LuckyMD avatar Apr 20 '22 09:04 LuckyMD

Hi, thanks for your ideas and discussion. For me, I think doing scaling is necessary because if the data is not centred to 0, the plane we find based on the covariance matrix may not be the optimized one. The PCA optimization process only works for data with 0 centered I think.

HelloWorldLTY avatar Apr 20 '22 11:04 HelloWorldLTY

As mentioned above, zero-centering is generally done in sc.tl.pca. So both with and without scaling data will be zero-centered before running pca.

LuckyMD avatar Apr 20 '22 11:04 LuckyMD

In the help documentation of sc.pp.scale, it is said "zero_center If False, omit zero-centering variables, which allows to handle sparse input efficiently. I am still confused about zero_center. If zero_center=False, what will sc.pp.scale do ? Could you give a simple example ? For example, [1,2,3] would be [-1.22,0,1.22] after scaling, but what if zero_center=False ?

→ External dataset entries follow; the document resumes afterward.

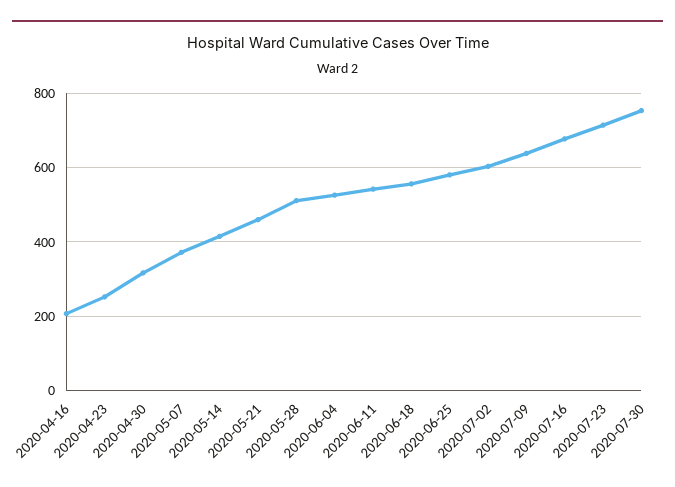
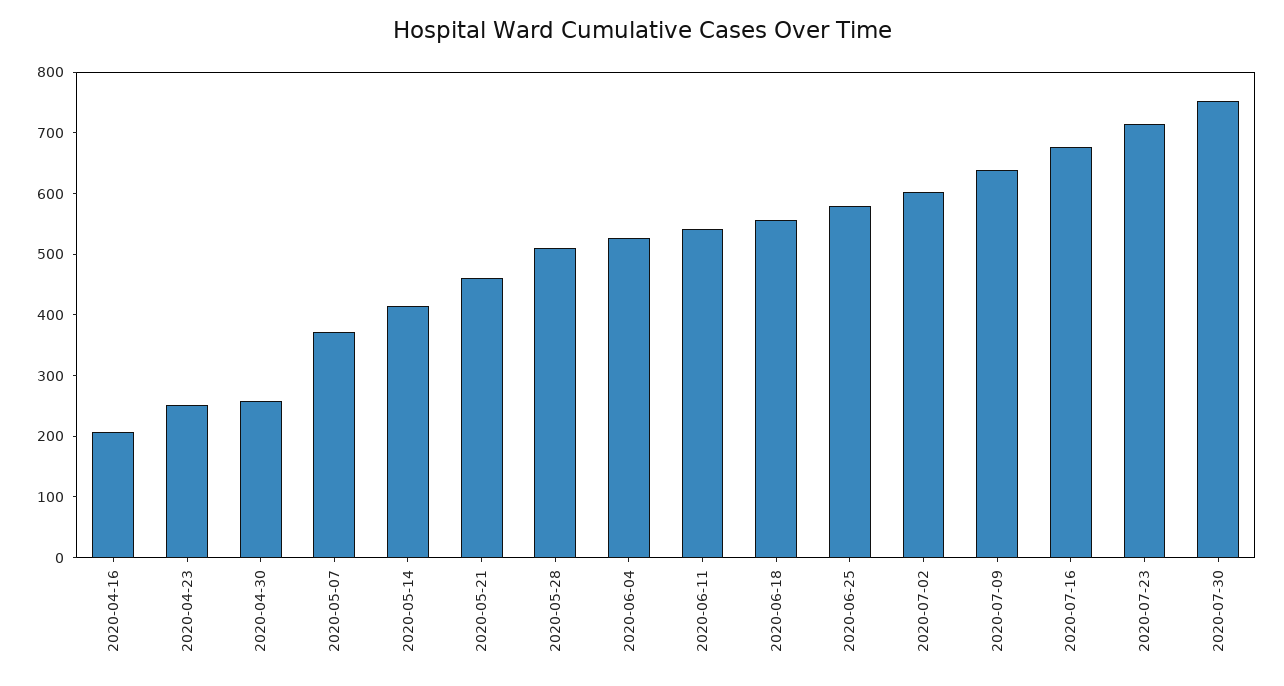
2020-04-30: 320 -> 260

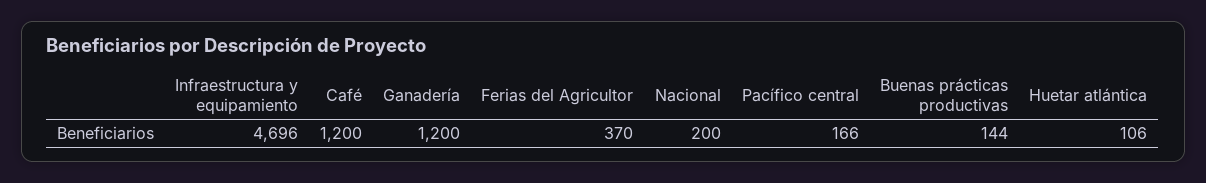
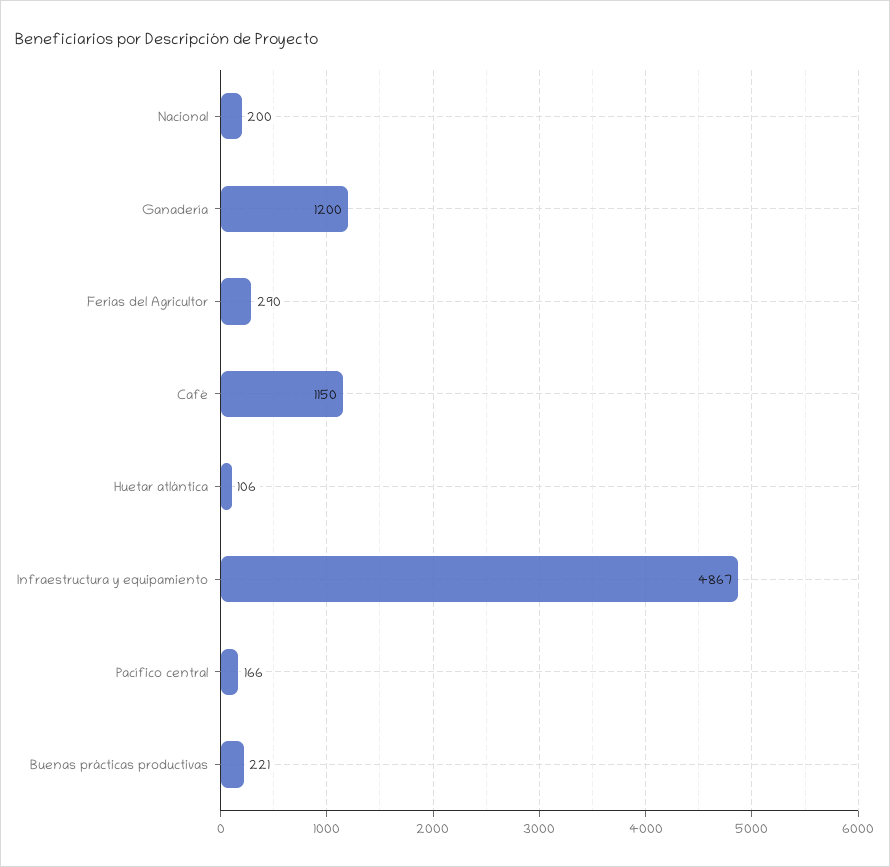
Infraestructura y equipamiento: 4696 -> 4867
Café: 1200 -> 1150
Ferias del Agricultor: 370 -> 290
Buenas prácticas productivas: 144 -> 221

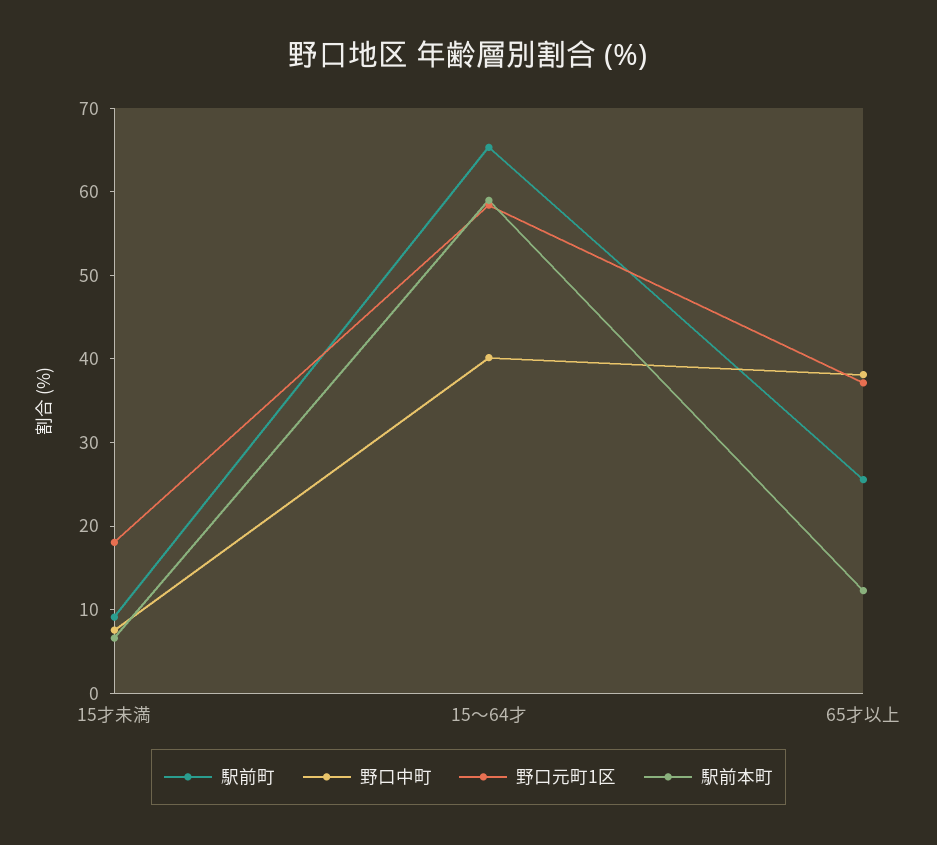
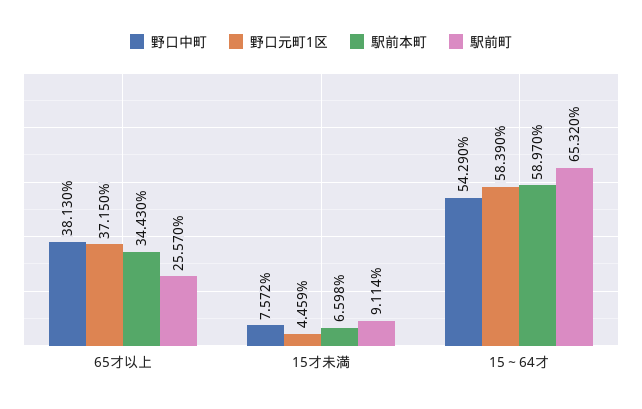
野口元町1区, 15才未満: 18 -> 4.459
野口中町, 15～64才: 40 -> 54.29
駅前本町, 65才以上: 12 -> 34.43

wangjiawen2013 avatar Oct 27 '22 08:10 wangjiawen2013

In the help documentation of sc.pp.scale, it is said "zero_center If False, omit zero-centering variables, which allows to handle sparse input efficiently. I am still confused about zero_center. If zero_center=False, what will sc.pp.scale do ? Could you give a simple example ? For example, [1,2,3] would be [-1.22,0,1.22] after scaling, but what if zero_center=False ?

Just the data will be only scaled by stds, the means wouldn't be subtracted.

potulabe avatar Jan 04 '23 09:01 potulabe

We will close the issue for now, as it appears the questions herein have been adressed :)

However, please don't hesitate to reopen this issue or create a new one if you have any more questions or run into any related problems in the future.

Thanks for being a part of our community! :)

eroell avatar Oct 12 '23 09:10 eroell